I lost my husband of 53 years to Liver cancer June 2023.He was diagnosed on May 3rd and died a month later.We were all devastated.I had lost my twin sister 3 months earlier from a heart attack.6 weeks ago I was helping my niece to sort through her mom’s belongings, when I came across some letters from 2002 in my husband’s handwriting.They had been very well hidden.They had been having an affair for 2 years and my husband stopped it when I confronted him(I thought it was a colleague he fancied and she fancied him). He stated that he loved her deeply and he would find being without her unbearable,but I was getting too close for comfort.From the moment he met her he wanted her and it had delighted him that she had felt the same.

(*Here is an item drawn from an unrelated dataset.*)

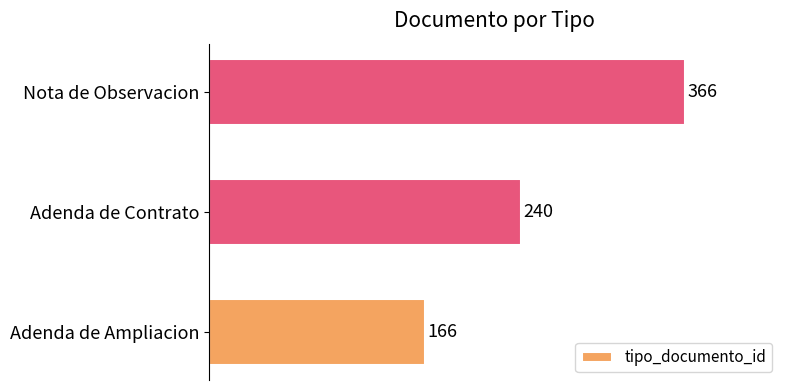

Count the number of data series in this chart.

1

Everyone says how wonderful he was,there were 90 friends and 30 ex colleagues and neighbours at his funeral and wake.People still says what a kind loving man he was.I can’t tell anyone about what we found.I can’t hurt our children and grandchildren .My niece is devastated,as am I.Particularly since 2016 I became his only full time carer because of a brain injury he had.I would have left him a long time ago,not given up the job I loved and had a better life.I am grieving for the man I first met and loved.I don’t know what to do anymore.I don’t feel suicidal.I feel anger they got away with it and hurt they did what they did.
I am so sorry for your situation and can only imagine how angry you are. You and your neice are bottling this all up with only each other to talk to. You have been betrayed badly yet your concerns are only for others, their hurt feelings and his reputation being tarnished.

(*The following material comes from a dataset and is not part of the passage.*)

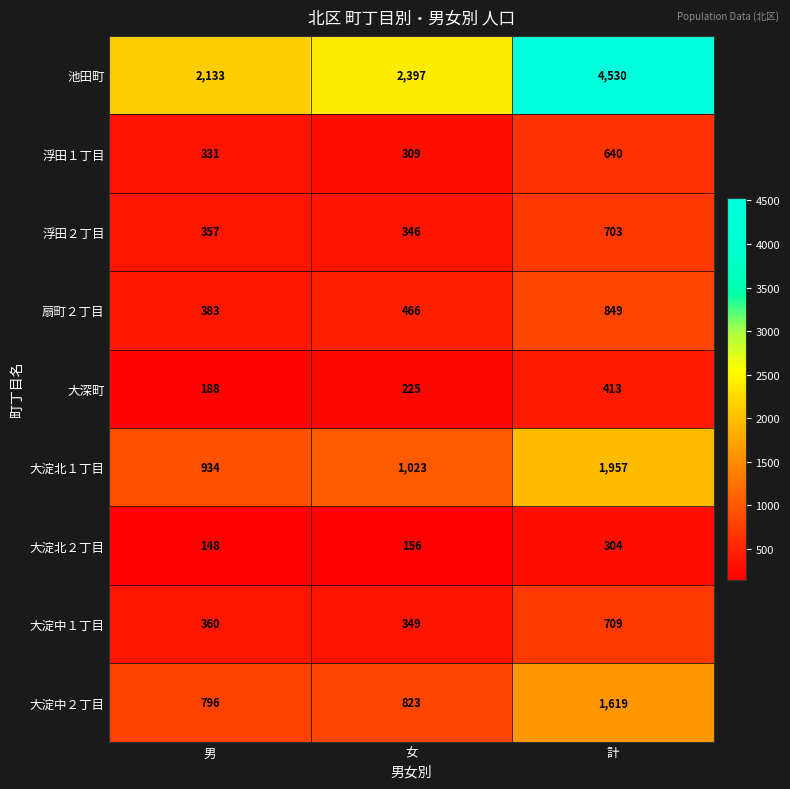

Which series has the largest range (max minus min)?

池田町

Well, he ruined his own reputation. He wasn’t the man others hold him up to be and he disrespected you as his wife, taking everything he could whilst in reality making a mockery of you.
I would let the cat out of the bag. Why should you play the grieving widow whilst shouldering his guiltily secret? Others can make what they will of it, leave them to it once they have the facts.
I hope that you can feel a bit better soon. You need to take care of yourself.
I have absolute and complete sympathy for you regarding this issue and in all honesty not convinced that anything anyone says will reduce the pain.
For me it would achieve very little if this became known to your family and friends,it would inevitably push people one of two ways and that’s something you definitely don’t need. It takes a lot of strength to do what you are doing in allowing everyone to keep their memories of your husband untarnished,unfortunately this leaves you and your niece having to cope with the pain of doing so.
It’s also worth remembering that he chose you,whatever happened all those years ago and however wrong he didn’t leave so he must have known deep down that he loved you more than her.
It’s a tough scenario for you to find yourself in with no definite answers but for me you are doing the right thing by allowing his memory to stand.
Thank you for your replies.My niece and I have since looked through photo albums and their passion for each other we now see as hiding in plain sight.I can’t t believe how stupid I was.A lot of things now make complete sense.She was always round our house ,always waiting for us in her car.When I told her my suspicions ,she stopped all communications and to be quite truthful I enjoyed the freedom . Over time I realised how selfish and toxic she was.There are 2 more letters to read.They are from 2003.We can’t bring ourselves to read them yet.We were non identical twins.I am 5’8,she was 5"1.I have green eyes was a genuine blonde and a size 14.She had blue eyes brown hair which she dyed blonde and a size 10.I have so many questions I want but will never have answers to.I can’t bear to see his photo so the family think every time I see his face I get upset.I don’t want pity.I want peace of mind.
I’m so sorry that all of this has come too light, my own thoughts are that your sister made a play for him & he was flattered & as they say took what was offered on a plate but when it came near to the wire he choose his life with you, he knew that was real & the romantic fantasy was just that.
If he knew you’d found out now I think he’d be absolutely horrified.
Thank you for your reply.I wish I didn’t feel bitter,but I do.I just wish they had come clean.I would have left him carried on with my job and would have had a far better life.
My poor niece would have had a better life too.